> [Assignment]: Nothing but the records themselves, exactly as written, should appear in the reply; leave out the pictures.
>>>
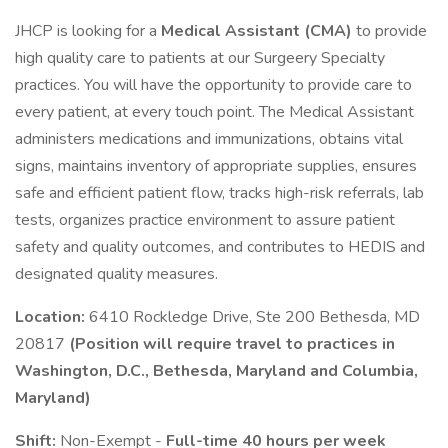
JHCP is looking for a
Medical Assistant (CMA)
to provide
high quality care to patients at our Surgeery Specialty
practices. You will have the opportunity to provide care to
every patient, at every touch point. The Medical Assistant
administers medications and immunizations, obtains vital
signs, maintains inventory of appropriate supplies, ensures
safe and efficient patient flow, tracks high-risk referrals, lab
tests, organizes practice environment to assure patient
safety and quality outcomes, and contributes to HEDIS and
designated quality measures.
Location:
6410 Rockledge Drive, Ste 200 Bethesda, MD
20817
(Position will require travel to practices in
Washington, D.C., Bethesda, Maryland and Columbia,
Maryland)
Shift:
Non-Exempt -
Full-time 40 hours per week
<<<
> [Solution to this task]:
JHCP is looking for a
Medical Assistant (CMA)
to provide
high quality care to patients at our Surgeery Specialty
practices. You will have the opportunity to provide care to
every patient, at every touch point. The Medical Assistant
administers medications and immunizations, obtains vital
signs, maintains inventory of appropriate supplies, ensures
safe and efficient patient flow, tracks high-risk referrals, lab
tests, organizes practice environment to assure patient
safety and quality outcomes, and contributes to HEDIS and
designated quality measures.
Location:
6410 Rockledge Drive, Ste 200 Bethesda, MD
20817
(Position will require travel to practices in
Washington, D.C., Bethesda, Maryland and Columbia,
Maryland)
Shift:
Non-Exempt -
Full-time 40 hours per week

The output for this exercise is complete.